That's what I've been thinking. Maia rag dolled Fitch and Story but I think Rory is much stronger than either of them and his defensive wrestling is superior as well. Neither Fitch nor Story have shown the ability to deal with being pressured constantly. Rory hasn't really either but his footwork is better so I don't know if Maia will be able to rush into the clinch the same way. 

Sent from Verticalsports.com Free App


----------



## Sportsman 2.0 (Jul 10, 2012)

rebonecrusher said:


> I feel MacDonald is the stronger of the two and will be able to dictate more of where the fight takes places...


Who is stronger between Rory Mac and Gabriel Gonzaga?






War Maia.


----------



## Life B Ez (Jan 23, 2010)

MMA-Sportsman said:


> Who is stronger between Rory Mac and Gabriel Gonzaga?
> 
> 
> 
> ...


I'm confused by what this is proving. Maia at a higher weight, in a gi repeatedly pulled guard on a guy in a sport where you cannot strike and the object is to grapple. I also never at any point seen Maia just out muscle Gonzaga. It's not like Gonzaga had the option of just standing up or not engaging he has no way of winning that way.

Listed records =>

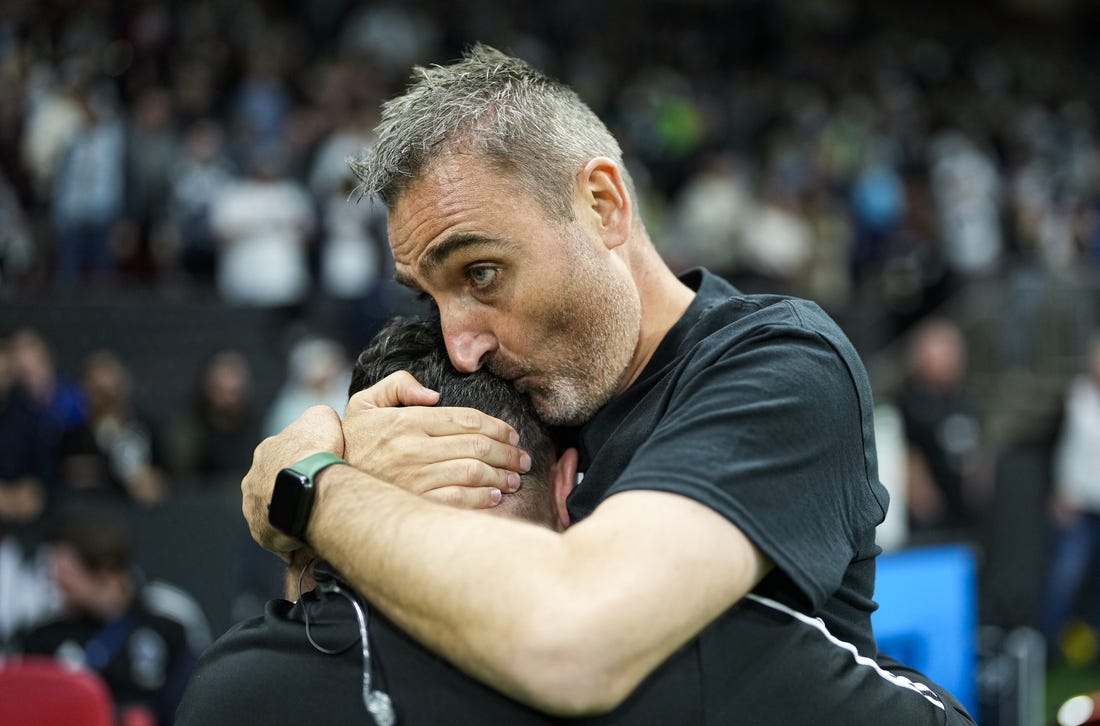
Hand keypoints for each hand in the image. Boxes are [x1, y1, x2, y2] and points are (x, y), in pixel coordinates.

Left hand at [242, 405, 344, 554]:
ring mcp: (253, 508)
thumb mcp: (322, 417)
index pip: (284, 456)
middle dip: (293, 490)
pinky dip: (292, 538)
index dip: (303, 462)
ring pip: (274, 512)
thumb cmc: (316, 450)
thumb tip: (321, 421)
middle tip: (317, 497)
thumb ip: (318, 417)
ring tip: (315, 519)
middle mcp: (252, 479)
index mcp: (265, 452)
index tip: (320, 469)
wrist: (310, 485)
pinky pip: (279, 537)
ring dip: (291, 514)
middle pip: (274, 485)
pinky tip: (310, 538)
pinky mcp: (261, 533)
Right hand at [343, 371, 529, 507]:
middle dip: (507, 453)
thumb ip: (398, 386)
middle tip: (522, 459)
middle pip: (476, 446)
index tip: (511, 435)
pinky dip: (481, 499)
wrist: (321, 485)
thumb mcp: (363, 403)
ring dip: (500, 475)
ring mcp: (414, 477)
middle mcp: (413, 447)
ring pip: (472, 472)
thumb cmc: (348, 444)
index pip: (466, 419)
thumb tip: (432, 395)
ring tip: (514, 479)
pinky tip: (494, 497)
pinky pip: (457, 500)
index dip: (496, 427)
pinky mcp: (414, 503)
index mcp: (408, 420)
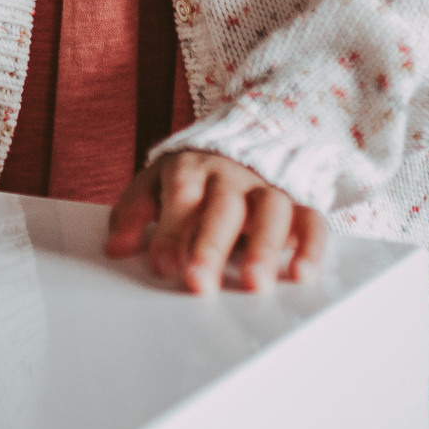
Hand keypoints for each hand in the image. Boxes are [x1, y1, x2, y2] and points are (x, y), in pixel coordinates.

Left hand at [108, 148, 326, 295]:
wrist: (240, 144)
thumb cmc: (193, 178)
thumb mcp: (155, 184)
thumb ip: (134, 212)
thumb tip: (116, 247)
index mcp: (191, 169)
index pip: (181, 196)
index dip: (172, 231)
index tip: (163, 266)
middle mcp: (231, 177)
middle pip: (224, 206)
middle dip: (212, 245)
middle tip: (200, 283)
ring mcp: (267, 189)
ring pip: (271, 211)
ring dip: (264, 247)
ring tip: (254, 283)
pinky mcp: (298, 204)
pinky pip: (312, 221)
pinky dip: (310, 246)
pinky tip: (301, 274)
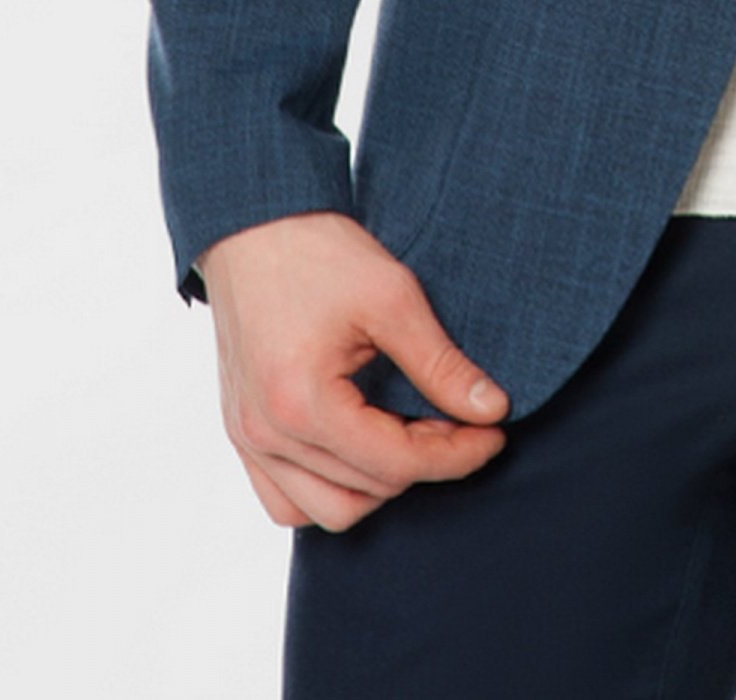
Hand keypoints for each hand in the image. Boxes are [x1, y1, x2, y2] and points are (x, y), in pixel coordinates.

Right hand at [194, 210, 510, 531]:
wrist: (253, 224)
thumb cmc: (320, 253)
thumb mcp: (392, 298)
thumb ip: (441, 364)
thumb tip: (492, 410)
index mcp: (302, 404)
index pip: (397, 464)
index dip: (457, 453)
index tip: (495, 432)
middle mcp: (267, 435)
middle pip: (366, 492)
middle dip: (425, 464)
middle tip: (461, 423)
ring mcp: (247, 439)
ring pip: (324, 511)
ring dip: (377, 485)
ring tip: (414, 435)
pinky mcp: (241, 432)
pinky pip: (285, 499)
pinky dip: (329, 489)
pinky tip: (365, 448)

Work order 1 => Reproduce part of the forum thread about Maia and MacDonald word for word, beginning at the words "Sent from Verticalsports.com" and stopping after the words "fight takes places...".
Work order 2 => Carry on the forum thread about Maia and MacDonald, picking up right after its final sentence.

Answer box 1 =>
Sent from Verticalsports.com Free App


----------



## Sportsman 2.0 (Jul 10, 2012)

rebonecrusher said:


> I feel MacDonald is the stronger of the two and will be able to dictate more of where the fight takes places...

Answer box 2 =>
If you think Maia can clinch Rory and drag him to the floor then okay, no argument but that video doesn't have anything to do with Rory being stronger than guys Maia fought in the same sport. I also included footwork being better.

Sent from Verticalsports.com Free App


----------



## Sportsman 2.0 (Jul 10, 2012)

*I quoted about strength. I posted about strength.*



Life B Ez said:


> I'm confused by what this is proving. Maia at a higher weight, in a gi repeatedly pulled guard on a guy in a sport where you cannot strike and the object is to grapple. *I also never at any point seen Maia just out muscle Gonzaga*. It's not like Gonzaga had the option of just standing up or not engaging he has no way of winning that way.
> 
> If you think Maia can clinch Rory and drag him to the floor then okay, no argument but that video doesn't have anything to do with Rory being stronger than guys Maia fought in the same sport. *I also included footwork being better.*


You never saw Maia out muscle Gonzaga? Exactly. How could he anyway, right? That's exactly my point. How come you didn't get it, then?

My quote and my post were very clear addressing the mentioned strength advantage in favor of Rory.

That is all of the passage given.